What you are asked to do: Make an exact copy of the listing so that no picture is carried over.

Excerpted data:
+--

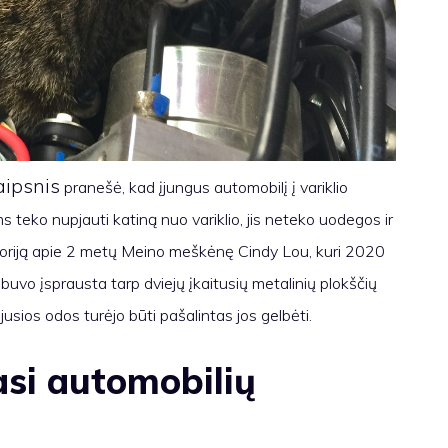
aipsnis
pranešė, kad įjungus automobilį į variklio
s teko nupjauti katiną nuo variklio, jis neteko uodegos ir
oriją apie 2 metų Meino meškėnę Cindy Lou, kuri 2020
Ji buvo įsprausta tarp dviejų įkaitusių metalinių plokščių
tėjusios odos turėjo būti pašalintas jos gelbėti.
asi automobilių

+--

Response below:
aipsnis
pranešė, kad įjungus automobilį į variklio
s teko nupjauti katiną nuo variklio, jis neteko uodegos ir
oriją apie 2 metų Meino meškėnę Cindy Lou, kuri 2020
Ji buvo įsprausta tarp dviejų įkaitusių metalinių plokščių
tėjusios odos turėjo būti pašalintas jos gelbėti.
asi automobilių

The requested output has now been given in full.